Not many people, Cowboys fans included, really appreciate Mr. Miss Missouri. What I’ve always liked about him is his willingness and ability to pick himself up after every boneheaded play or mistake he’s made and go right back to work. You’ve got to have a lot of confidence in your physical toolkit to get your head chomped off by the dragon and then one minute later look that dragon in the face again. And sometimes even jam a football down his fiery throat. As I’ve said a bunch of times before, there are at least 20 teams in the 32-team NFL whose owners would give up their Ferraris and trophy wives for Tony Romo. He’s consistently one of the best quarterbacks in the league, especially –– if perhaps only –– on paper. And clichés be damned, one player, even the QB, the guy who touches the ball the most, cannot be blamed entirely for a dreadful loss, no matter how piss-poor his performance is.
You’d think that after covering sports for 143 years Randy Galloway would know that teams, not players, win and lose ballgames, but in his Star-T column this morning he places the blame squarely on Tony Romo’s tiny shoulders and calls for the poor guy’s head (“Romo, Cowboys do what they do best: fail,” Mon., Dec. 31). Worse, one of Randy’s partners at the Star-T actually goes as far as saying that the Cowboys’ defense played “good enough” to win.
Haha. What?! That’s actually what he says!
As a reader and a sports fan, you’ve got to question the mental stability –– and overall trustworthiness –– of a sports columnist who witnesses a defense whose players get run over, simply trampled, to the tune of 274 yards (200 of which by a rookie running back who’s slower than Nate Newton) and whose starting left defensive tackle thinks that punching the opposing team’s quarterback in the facemask is a good idea in the red zone with a game on the line. Let me reiterate: The Cowboys’ defense got embarrassed.
And all 11-plus guys and defensive coordinator Rob Ryan can join Tony Romo in Randy’s scapegoat pen.

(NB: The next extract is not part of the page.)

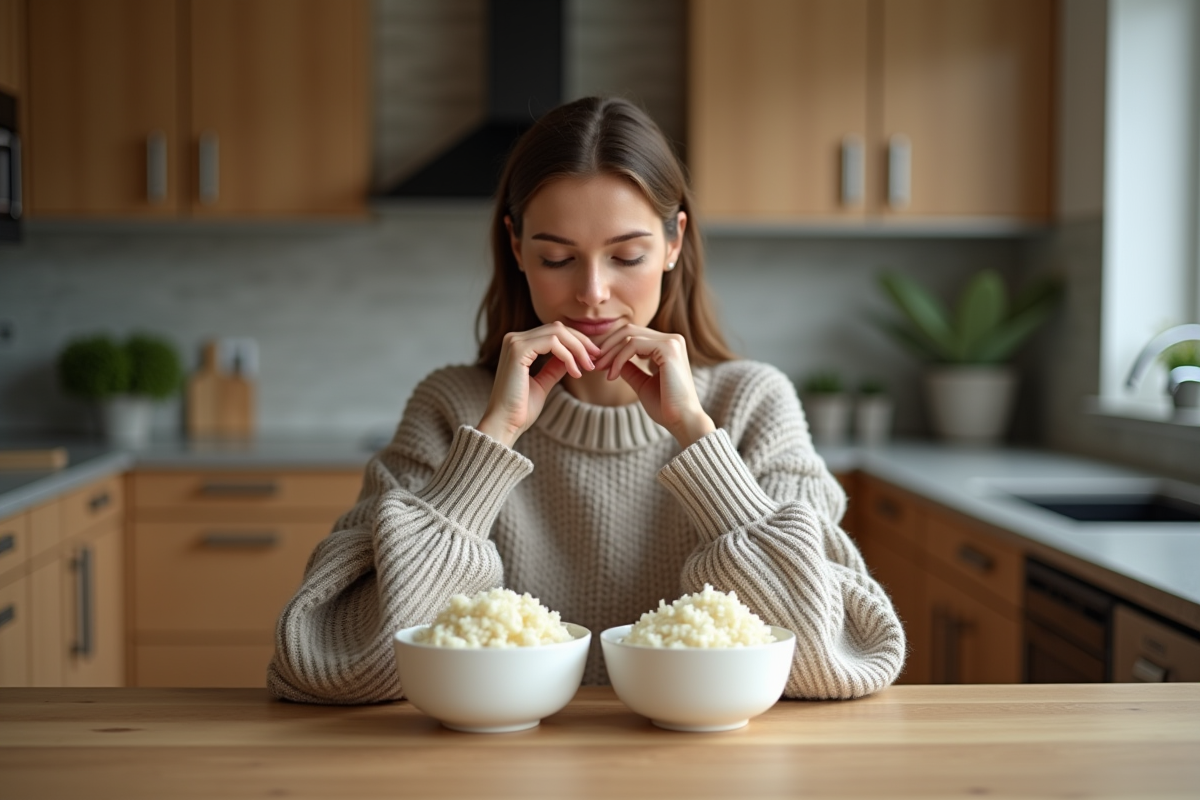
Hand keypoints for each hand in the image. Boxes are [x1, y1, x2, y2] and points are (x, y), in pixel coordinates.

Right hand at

Well, you say, the ’skins have the best rushing team in the NFL, and the ’boys’ front seven comprised mostly backups. Big deal. Every single damn defense in the league has been battling injuries all year. Simply put, the Cowboys don’t have a defensive system, which brings us back to GM Jerruh. Because of his personnel decisions over the years, the Cowboys’ defense has neither an identity nor an ideology. Take my beloved Steelers as your paradigm of identity: Though they did not make the playoffs this year –– for only the fourth time since 2001 –– the boys in black and yellow boasted the No. 1 overall defense. Again. The Steelers have fielded the No. 1 overall defense in the NFL over the past 10-plus years, full of run-stoppers and creative blitzes. What has that amounted to? Oh, you know, just two Super Bowls, three conference championships, eight playoff appearances, and six divisional championships. The Cowboys, since 1996, have won zero Super Bowls, have made seven playoff appearances (winning all of two games), and have won four divisional championships. You could easily argue that that pitiful output is due to a lack of a defensive identity (though the Cowboys, admittedly, aren’t the only defensively generic team in the league).

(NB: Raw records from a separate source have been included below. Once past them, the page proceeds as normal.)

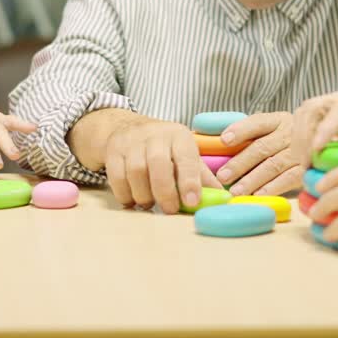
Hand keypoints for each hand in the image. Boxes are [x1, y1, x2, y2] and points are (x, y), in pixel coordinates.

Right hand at [103, 119, 221, 213]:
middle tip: (170, 210)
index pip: (185, 156)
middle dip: (165, 192)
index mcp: (179, 135)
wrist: (126, 127)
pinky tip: (132, 200)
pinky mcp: (113, 151)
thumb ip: (202, 177)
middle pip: (158, 163)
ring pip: (136, 171)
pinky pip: (116, 177)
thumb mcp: (185, 155)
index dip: (189, 180)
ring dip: (144, 195)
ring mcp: (131, 141)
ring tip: (149, 204)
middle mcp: (155, 134)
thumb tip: (224, 200)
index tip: (192, 202)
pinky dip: (125, 194)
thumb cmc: (164, 148)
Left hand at [212, 113, 302, 196]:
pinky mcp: (306, 169)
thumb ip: (248, 132)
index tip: (224, 140)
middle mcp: (290, 133)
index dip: (240, 130)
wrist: (321, 143)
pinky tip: (257, 195)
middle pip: (262, 148)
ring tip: (236, 190)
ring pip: (273, 165)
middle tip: (222, 176)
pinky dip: (272, 188)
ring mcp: (300, 151)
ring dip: (253, 179)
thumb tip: (211, 137)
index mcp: (278, 120)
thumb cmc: (283, 139)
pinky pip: (288, 179)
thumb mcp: (271, 129)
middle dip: (240, 163)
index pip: (257, 122)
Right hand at [289, 83, 337, 176]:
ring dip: (299, 139)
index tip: (316, 153)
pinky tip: (306, 163)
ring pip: (305, 114)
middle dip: (304, 136)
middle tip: (305, 166)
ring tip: (304, 168)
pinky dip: (302, 142)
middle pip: (314, 106)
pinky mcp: (332, 117)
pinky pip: (308, 124)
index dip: (325, 130)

Last night in D.C., Cowboys head coach Jason Garrett had actually grown so weary of watching his defenders crumble beneath the Redskins’ monstrous O-line and sensational rookie running-back Alfred Morris that instead of attempting a 51-yard field goal with 40-some seconds left in the first half, the boys in silver and blue punted. Garrett simply did not want to give the ’skins and Morris a short field. With less than a minute to play. Embarrassing.
So blame Tony Romo all you want for the Cowboys’ soul-shattering loss last night. But if you don’t see the deeper, underlying issues, you’re not well in the head. Or are on crack.